● **WHAT IS BEING ASKED**: The records below are to be set down word for word, with every picture left out.

Collected data entries

"""

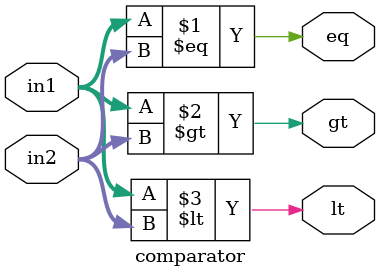
<source format=v>

module top_module (
    input [3:0] in0,
    input [3:0] in1,
    input DIR,
    input [1:0] AMT,
    output wire eq,
    output wire gt,
    output wire lt,
    output wire [3:0] out
);

wire [3:0] shifted_in0;

// Barrel shifter
barrel_shifter bs (
    .in(in0),
    .shift_dir(DIR),
    .shift_amt(AMT),
    .out(shifted_in0)
);

// Comparator
comparator cmp (
    .in1(shifted_in0),
    .in2(in1),
    .eq(eq),
    .gt(gt),
    .lt(lt)
);

// Output
assign out = shifted_in0;

endmodule

module barrel_shifter (
    input [3:0] in,
    input shift_dir,
    input [1:0] shift_amt,
    output [3:0] out
);

assign out = shift_dir ? in >> shift_amt : in << shift_amt;

endmodule

module comparator (
    input [3:0] in1,
    input [3:0] in2,
    output eq,
    output gt,
    output lt
);

assign eq = (in1 == in2);
assign gt = (in1 > in2);
assign lt = (in1 < in2);

endmodule

</source>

"""

● **YOUR SOLUTION**:
<source format=v>

module top_module (
    input [3:0] in0,
    input [3:0] in1,
    input DIR,
    input [1:0] AMT,
    output wire eq,
    output wire gt,
    output wire lt,
    output wire [3:0] out
);

wire [3:0] shifted_in0;

// Barrel shifter
barrel_shifter bs (
    .in(in0),
    .shift_dir(DIR),
    .shift_amt(AMT),
    .out(shifted_in0)
);

// Comparator
comparator cmp (
    .in1(shifted_in0),
    .in2(in1),
    .eq(eq),
    .gt(gt),
    .lt(lt)
);

// Output
assign out = shifted_in0;

endmodule

module barrel_shifter (
    input [3:0] in,
    input shift_dir,
    input [1:0] shift_amt,
    output [3:0] out
);

assign out = shift_dir ? in >> shift_amt : in << shift_amt;

endmodule

module comparator (
    input [3:0] in1,
    input [3:0] in2,
    output eq,
    output gt,
    output lt
);

assign eq = (in1 == in2);
assign gt = (in1 > in2);
assign lt = (in1 < in2);

endmodule

</source>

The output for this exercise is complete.